Aceh Timur | 1kabar.com
Desa Pante Rambong kecamatan Pante Bidari kabupaten Aceh Timur sukses melaksanakan Musyawarah Rencana Pembangunan Desa (Musrembangdes) tahun 2025 pada hari ini, Selasa, 22 Oktober 2024, yang dihadiri oleh berbagai elemen masyarakat dan pemerintahan desa. Sebelum Musrembangdes dimulai, terlebih dahulu digelar musyawarah terkait peremajaan kepengurusan Badan Usaha Milik Gampong (BUMG) atau BUMDes, sebagai langkah strategis dalam penguatan ekonomi desa.
Musyawarah peremajaan BUMG ini dilakukan untuk menyegarkan kembali struktur kepengurusan badan usaha desa agar lebih efektif dalam mengelola potensi ekonomi lokal. Melalui musyawarah tersebut, diputuskan beberapa perubahan penting dalam kepengurusan dengan mengusung semangat transparansi dan akuntabilitas yang lebih baik. Kepala Desa, Hermanto, menyampaikan harapannya agar pengurus baru BUMG dapat bekerja lebih profesional dalam mengelola aset desa dan meningkatkan perekonomian masyarakat.

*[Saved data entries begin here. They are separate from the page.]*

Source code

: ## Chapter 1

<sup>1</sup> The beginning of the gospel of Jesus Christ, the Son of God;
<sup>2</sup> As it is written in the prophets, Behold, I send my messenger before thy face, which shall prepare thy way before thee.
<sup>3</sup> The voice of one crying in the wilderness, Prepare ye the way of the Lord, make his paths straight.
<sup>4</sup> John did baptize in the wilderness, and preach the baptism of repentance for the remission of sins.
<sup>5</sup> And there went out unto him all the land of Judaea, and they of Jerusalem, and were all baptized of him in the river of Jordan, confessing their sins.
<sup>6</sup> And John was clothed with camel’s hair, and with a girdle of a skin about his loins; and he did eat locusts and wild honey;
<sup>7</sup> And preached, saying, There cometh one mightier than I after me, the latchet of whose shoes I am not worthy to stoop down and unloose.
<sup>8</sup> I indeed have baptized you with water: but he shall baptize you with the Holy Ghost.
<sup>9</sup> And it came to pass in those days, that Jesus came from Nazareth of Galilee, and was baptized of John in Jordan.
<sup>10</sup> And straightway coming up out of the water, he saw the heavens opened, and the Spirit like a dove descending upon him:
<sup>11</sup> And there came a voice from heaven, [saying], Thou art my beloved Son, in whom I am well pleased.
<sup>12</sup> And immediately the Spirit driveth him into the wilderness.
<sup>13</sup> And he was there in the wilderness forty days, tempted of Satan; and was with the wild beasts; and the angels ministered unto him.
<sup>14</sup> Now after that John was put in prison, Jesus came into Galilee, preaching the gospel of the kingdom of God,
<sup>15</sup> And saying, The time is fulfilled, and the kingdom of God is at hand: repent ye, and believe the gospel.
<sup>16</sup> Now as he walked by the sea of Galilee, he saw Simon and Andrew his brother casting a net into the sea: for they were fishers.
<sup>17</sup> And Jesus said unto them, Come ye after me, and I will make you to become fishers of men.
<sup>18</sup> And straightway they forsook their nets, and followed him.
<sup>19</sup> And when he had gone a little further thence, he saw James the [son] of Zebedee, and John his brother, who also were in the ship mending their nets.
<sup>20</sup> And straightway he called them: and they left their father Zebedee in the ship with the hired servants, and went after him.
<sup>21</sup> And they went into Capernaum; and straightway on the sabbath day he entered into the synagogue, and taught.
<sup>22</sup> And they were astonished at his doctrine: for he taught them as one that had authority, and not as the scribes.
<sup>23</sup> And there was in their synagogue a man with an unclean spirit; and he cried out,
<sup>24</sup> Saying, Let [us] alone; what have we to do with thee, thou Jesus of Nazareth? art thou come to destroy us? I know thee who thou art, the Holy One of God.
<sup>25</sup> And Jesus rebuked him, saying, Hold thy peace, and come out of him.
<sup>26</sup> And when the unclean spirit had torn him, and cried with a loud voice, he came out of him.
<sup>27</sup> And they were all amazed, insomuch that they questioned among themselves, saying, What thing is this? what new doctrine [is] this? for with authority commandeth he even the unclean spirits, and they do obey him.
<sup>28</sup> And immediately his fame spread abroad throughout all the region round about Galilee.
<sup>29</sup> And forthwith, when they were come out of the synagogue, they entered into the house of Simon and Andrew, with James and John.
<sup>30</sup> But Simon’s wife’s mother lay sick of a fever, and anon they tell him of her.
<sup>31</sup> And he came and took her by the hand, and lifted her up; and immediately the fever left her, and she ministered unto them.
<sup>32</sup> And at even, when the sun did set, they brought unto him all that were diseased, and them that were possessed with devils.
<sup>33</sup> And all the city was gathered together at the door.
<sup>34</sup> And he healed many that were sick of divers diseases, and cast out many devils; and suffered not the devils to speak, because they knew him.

Camat Pante Bidari, Darkasyi, SE, yang turut hadir dalam musyawarah ini, mengingatkan pentingnya peran BUMG sebagai motor penggerak ekonomi lokal. “Kepengurusan BUMG yang baru harus mampu merumuskan strategi bisnis yang kuat agar desa ini bisa mandiri secara ekonomi, mengoptimalkan potensi yang ada, dan memberdayakan masyarakat,” ujar Darkasyi.
Setelah musyawarah peremajaan BUMG selesai, acara dilanjutkan dengan Musrembangdes tahun 2025 yang bertujuan untuk merumuskan rencana pembangunan desa berdasarkan kebutuhan masyarakat. Musyawarah ini dihadiri oleh Kapolsek Pante Bidari, Ipda Saiful Bahari, yang menyampaikan pesan mengenai pentingnya sinergi antara masyarakat dan pemerintah desa dalam menjaga stabilitas dan keamanan selama pelaksanaan pembangunan.
Selain itu, hadir juga Kelapa Desa Pante Rambong Hermanto, Sekretaris Desa Zulkifli kepala dusun, kepala urusan, kepala seksi, serta tokoh masyarakat, tokoh agama, tokoh adat, dan anggota Badan Permusyawaratan Desa (BPD). Pendamping desa dari tingkat kecamatan hingga Pendamping Lokal Desa (PLD) turut serta memfasilitasi diskusi ini.
Dalam Musrembangdes ini, dibahas berbagai isu pembangunan prioritas untuk tahun 2025, termasuk peningkatan infrastruktur, penyediaan air bersih, perbaikan layanan kesehatan, serta peningkatan kualitas pendidikan. Program-program tersebut disusun untuk memastikan bahwa pembangunan desa berorientasi pada kesejahteraan seluruh masyarakat, dengan mempertimbangkan kebutuhan kelompok rentan.
Dengan terselenggaranya Musrembangdes ini, Desa Pante Rambong diharapkan dapat mewujudkan program pembangunan yang berkelanjutan dan merata, serta memperkuat sektor ekonomi desa melalui peran aktif pengurus BUMG yang baru.